A Ternary Gamma Semiring Framework for Solving Multi-Objective Network Optimization Problems

Abstract: Classical shortest-path methods rely on binary tropical semirings $(\min,+)$, whose dyadic structure limits them to pairwise cost interactions. However, many real-world systems, including logistics, supply chains, communication networks, and reliability-aware infrastructures, exhibit inherently ternary dependencies among cost, time, and risk that cannot be decomposed into pairwise components. This paper introduces the \emph{Ternary Tropical Gamma Semiring} (TTGS), a $Γ$-indexed algebraic structure that generalizes tropical semirings by replacing binary additive composition with a non-separable ternary operator. We establish the axioms of TTGS, prove associativity, distributivity, and monotonicity, and show that TTGS forms a well-structured foundation for multi-parameter optimization. Building on this framework, we develop TTGS-Pathfinder, a ternary analogue of the Bellman--Ford algorithm.
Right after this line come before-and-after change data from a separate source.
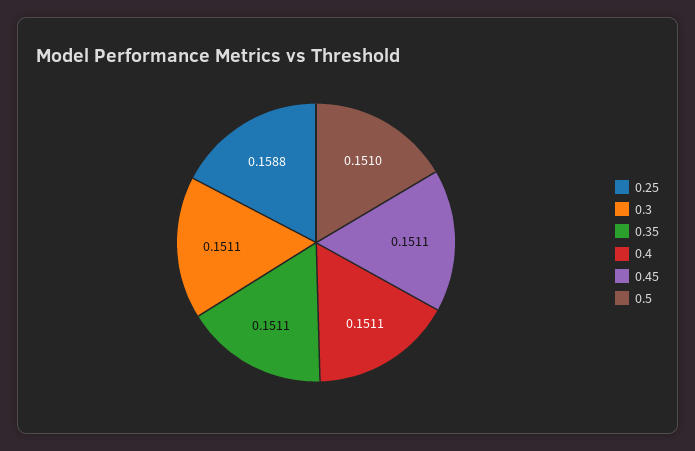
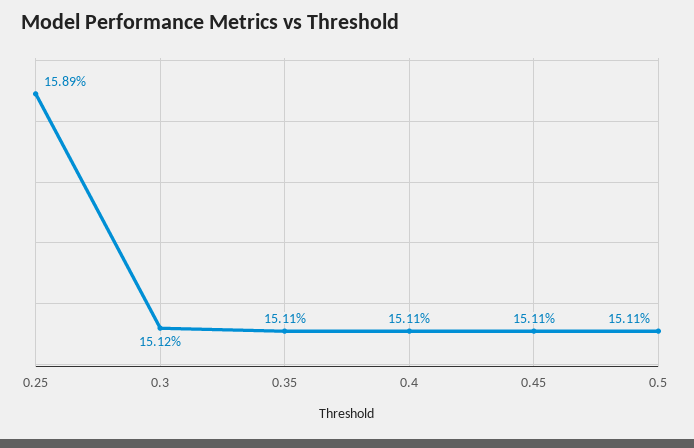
  {
-   "0.25": 0.1588,
+   "0.25": 0.1589,
-   "0.3": 0.1511,
+   "0.3": 0.1512,
    "0.35": 0.1511,
    "0.4": 0.1511,
    "0.45": 0.1511,
-   "0.5": 0.151
+   "0.5": 0.1511
  }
We derive its dynamic-programming recurrence, prove correctness through an invariant-based argument, analyze convergence under the TTGS order, and obtain an $O(n^2 m)$ complexity bound. Applications demonstrate that TTGS naturally models systems whose behaviour depends on triadic cost interactions, offering a principled alternative to binary tropical, vector, or scalarized multi-objective methods.